More than 100 youngsters crammed on the small stage of the Gaiety Theatre in Ayr, severely limiting the scope for action. Nevertheless, miracles of chorus manipulation were enacted, each member of the tight group knowing exactly when and where to move.
Michael Norris's music is just what was required for the occasion. The voices were mostly in unison with simple catchy tunes, at times effectively used in canon or answering ensembles. At times he deliberately adopts Scottish idioms but much of the invention is definitely his own, set to colourful, lively and well varied accompaniments, played with great elan by a small orchestra under the direction of Raymond Bramwell.
Changes in pace in the poem were neatly reflected in the music with an imaginative representation of the ride itself, although neither the staging nor the singing quite reached the headlong dash of Tam's escape. The chorus was constantly alert and solo roles were handled with confidence.
Tam (unexpectedly allotted to a female) was sung with clarity and force by Pauline Graham, and the sultry voiced Lorna Davidson made Cutty Sark so alluring that it is little wonder that our hero blew his cover after her song and dance.

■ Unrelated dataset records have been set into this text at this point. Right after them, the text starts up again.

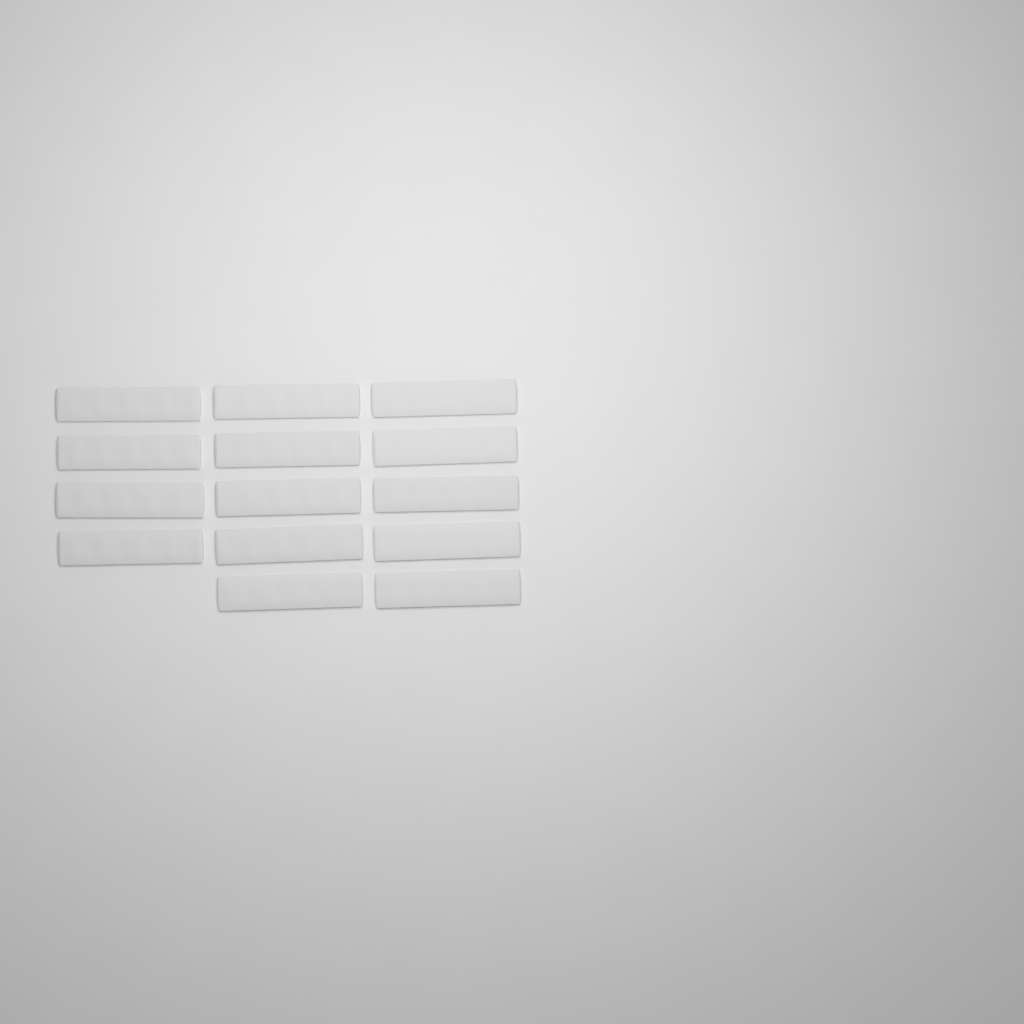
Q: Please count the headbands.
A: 14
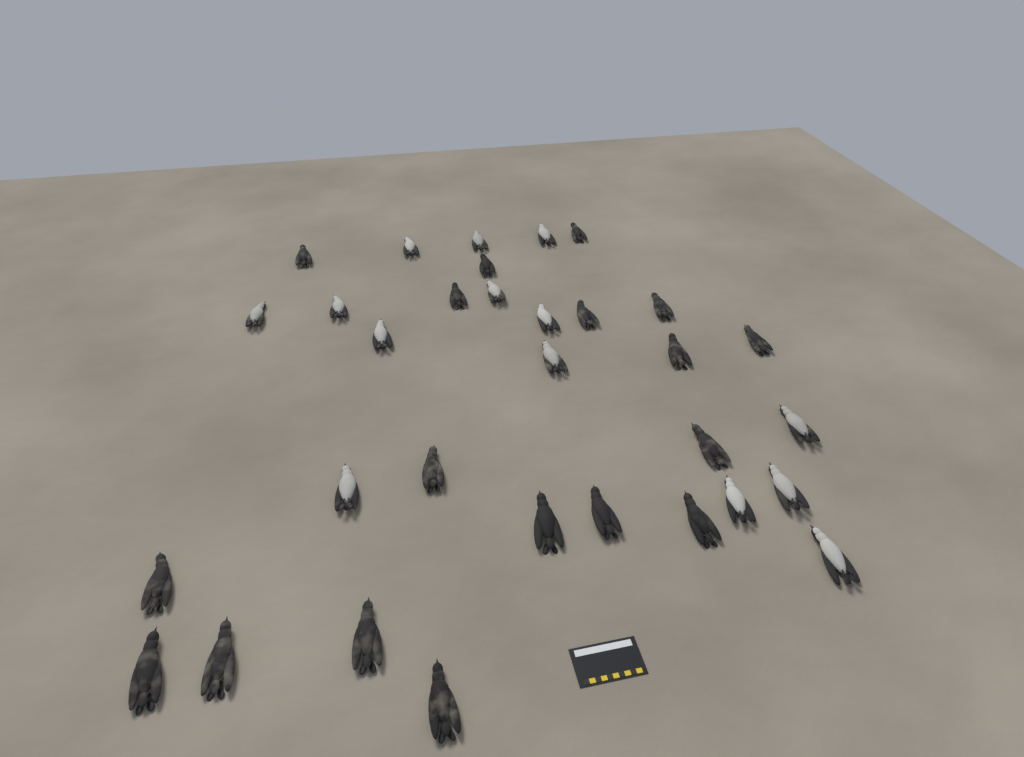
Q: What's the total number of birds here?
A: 32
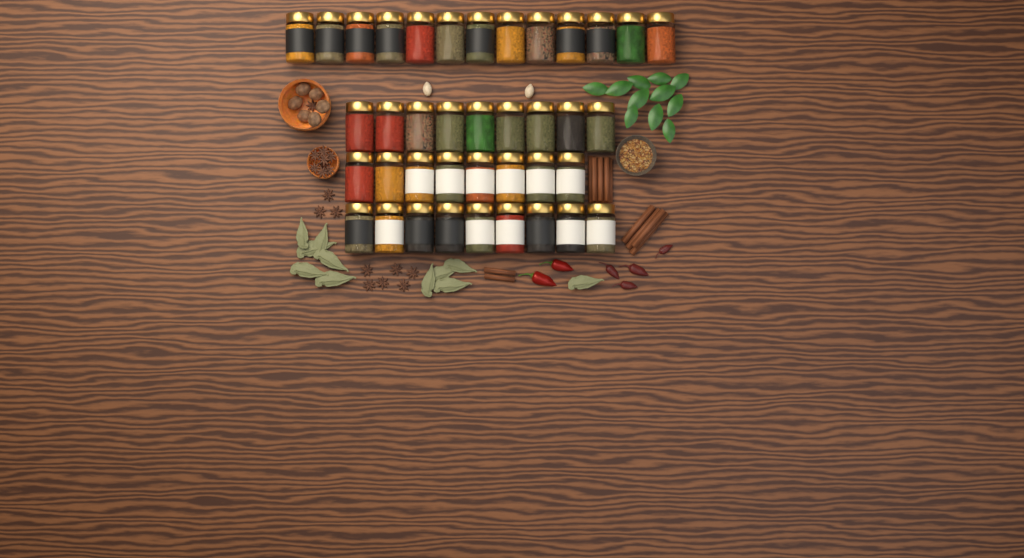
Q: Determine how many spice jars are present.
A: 39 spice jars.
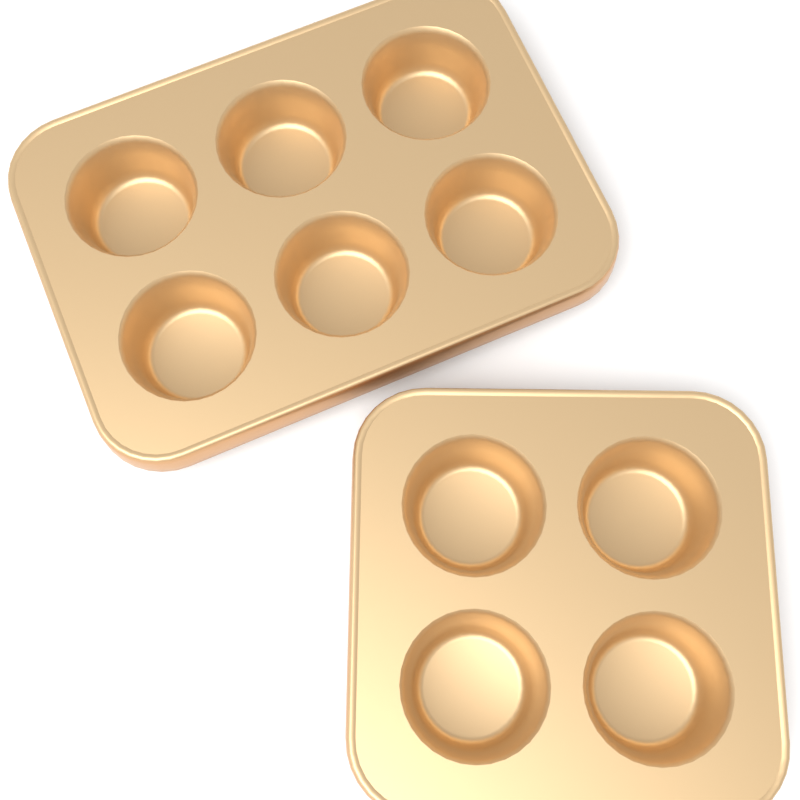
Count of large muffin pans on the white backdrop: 1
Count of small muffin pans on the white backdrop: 1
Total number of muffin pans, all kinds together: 2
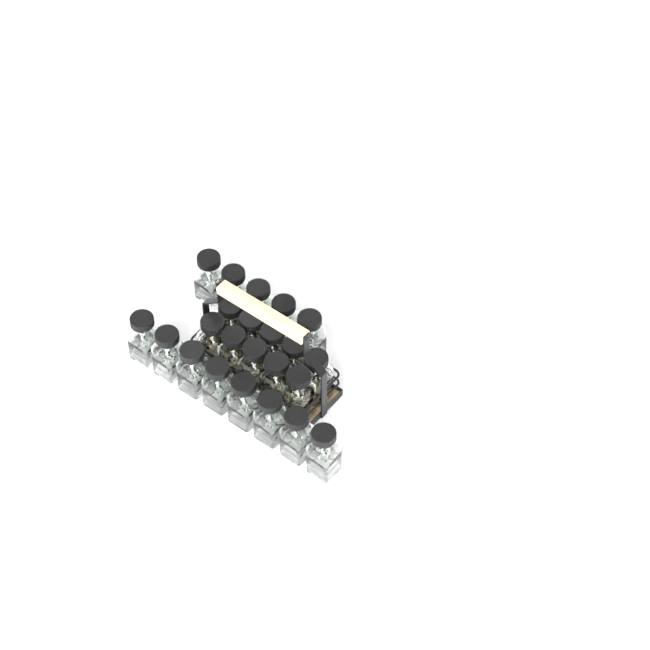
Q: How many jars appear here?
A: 23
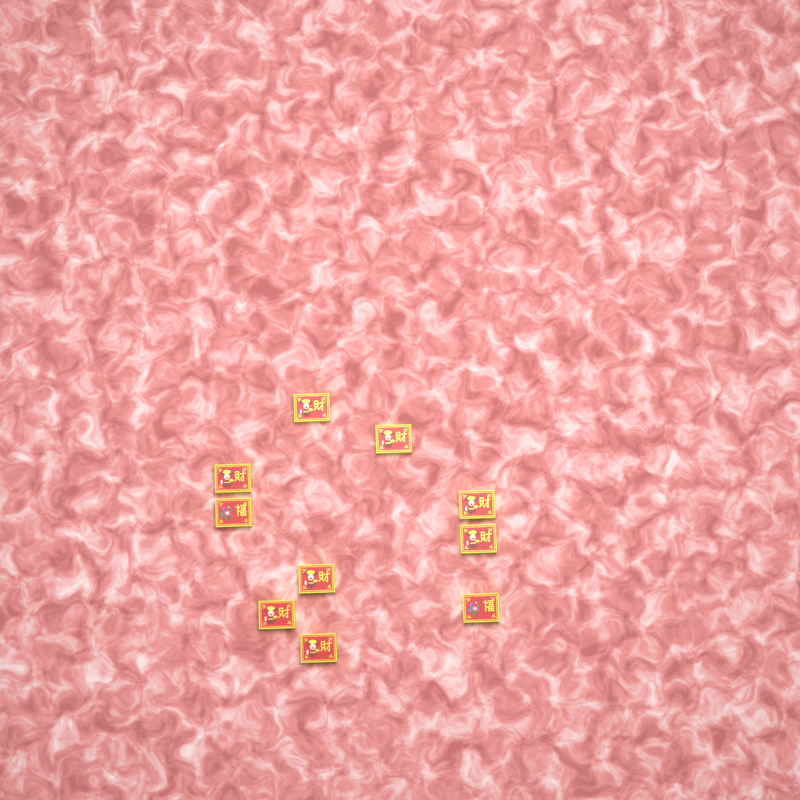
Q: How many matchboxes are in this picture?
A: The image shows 10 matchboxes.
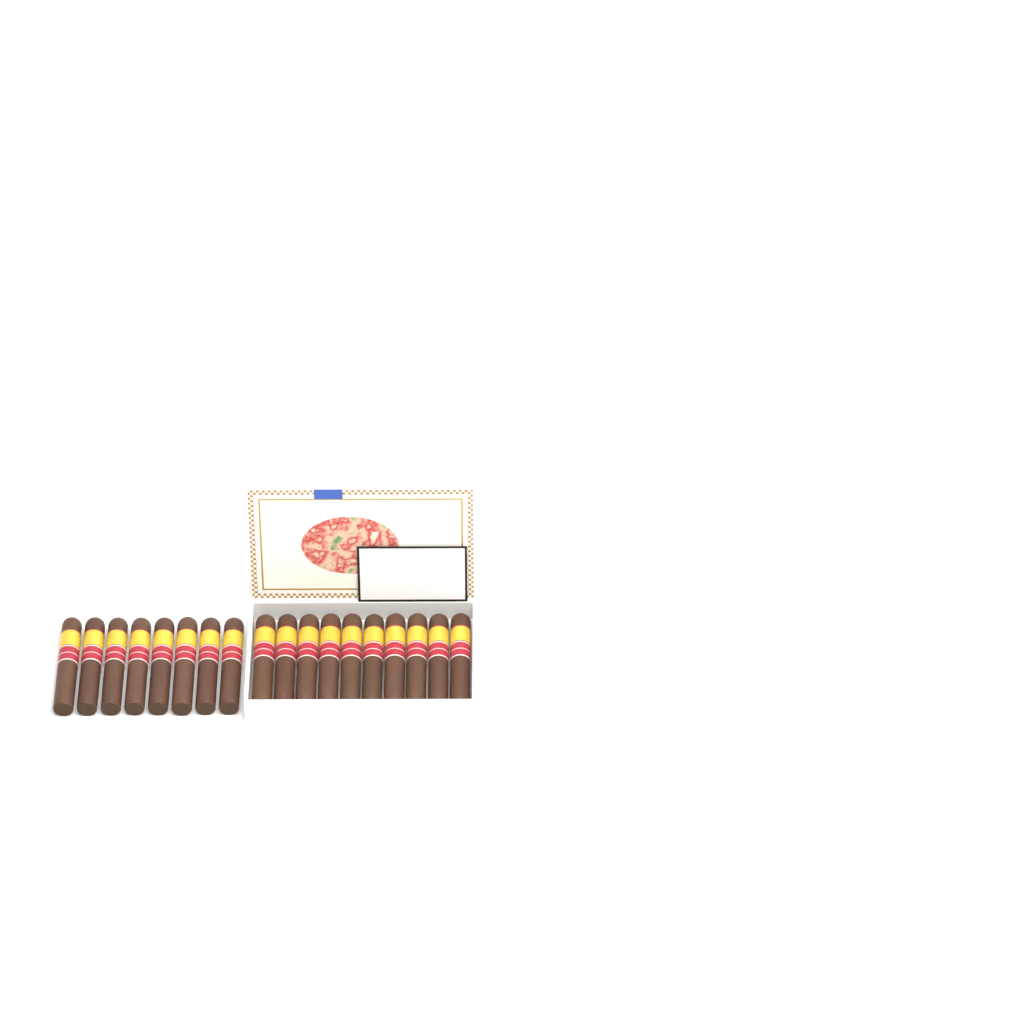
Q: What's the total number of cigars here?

Credit for the production and design and indeed the whole enterprise must go to Marilyn de Blieck who since 1986 has been stirring up Ayrshire to promote music theatre and opera of a remarkable standard. Michael Norris's Tam O'Shanter is well within the capability of any school, however limited the resources - the results will be well worth the effort, providing a memorable experience for all who take part.